Тут и рыжий вступил в разговор, сочувственно блеснув стеклами на разгорячившегося Фокина.

— Вы раскапываете пласты, находите окаменелости, возитесь с ними, определяете, классифицируете, — обратился он к геологу, — но современные живые пласты, населенные живыми людьми, — разве нельзя мыслить их вместе с землей, воспринимать в целом? Мне думается, пора геологии, подобно истории, повернуться лицом вперед. Иначе мы не сумеем планировать. Это значит, и ей придется в некотором роде социологизироваться, включить в понятие земли еще маленькую добавку: земля как населенный пункт, населенный живым обществом, а не окаменелостями. Согласны?

— И во всяком случае… — простуженным голосом вмешался вдруг Левон Давыдович, заражаясь открытым нападением на геолога, как непроизвольно взлаивает собака на другой лай собачий из подворотни.

Он сидел сейчас на нежном голубоватом куске кружевного кварца, чья пустая сердцевинка полна была крупных кристалликов горного хрусталя, и глядел на весь этот солнцем залитый, недопустимый мажор встающего весеннего дня, забывая о навязанной ему деликатности.

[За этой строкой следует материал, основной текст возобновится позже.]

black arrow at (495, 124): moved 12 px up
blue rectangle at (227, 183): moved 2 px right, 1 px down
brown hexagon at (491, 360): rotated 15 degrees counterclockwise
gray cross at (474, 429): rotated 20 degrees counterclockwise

— Во всяком–то случае, ведь можно ж было раньше сказать, что туфы там выперты над аллювием или чем хотите, — раньше, до отправки эскизного проекта в центр!

Глава десятая

ПРОЕКТ МИЗИНГЭСА

I

Ранний зной в городе Масиса — как и боялись садоводы — сменился неожиданным снегопадом.

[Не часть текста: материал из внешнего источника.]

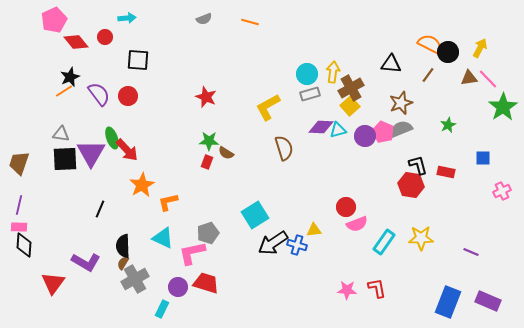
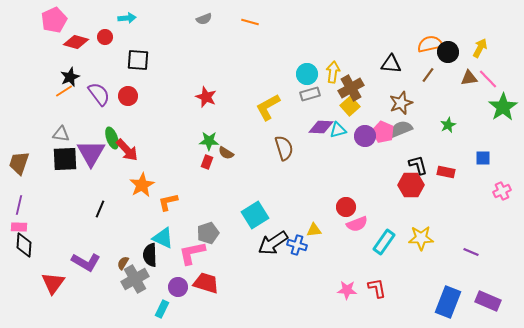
red diamond at (76, 42): rotated 35 degrees counterclockwise
orange semicircle at (430, 44): rotated 40 degrees counterclockwise
red hexagon at (411, 185): rotated 10 degrees counterclockwise
black semicircle at (123, 246): moved 27 px right, 9 px down
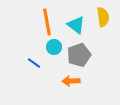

Погибая, в лохмотьях снега стояли тысячи садовых деревьев, — фарфор лепестков, розовое и белое пламя персиков и абрикосов боролись со снежным пухом и умирали под ним, а солнце топило снег под ногами прохожих и топтало его, как саранчу. В этой ранней весенней вылазке и в том, как зима нашлепала забежавшую вперед, раньше времени, весну, было бы чистое наслаждение, если б не мысль о причиненной ею беде: под снегом гибли не только сады, но и незащищенный, едва народившийся овечий и козий приплод.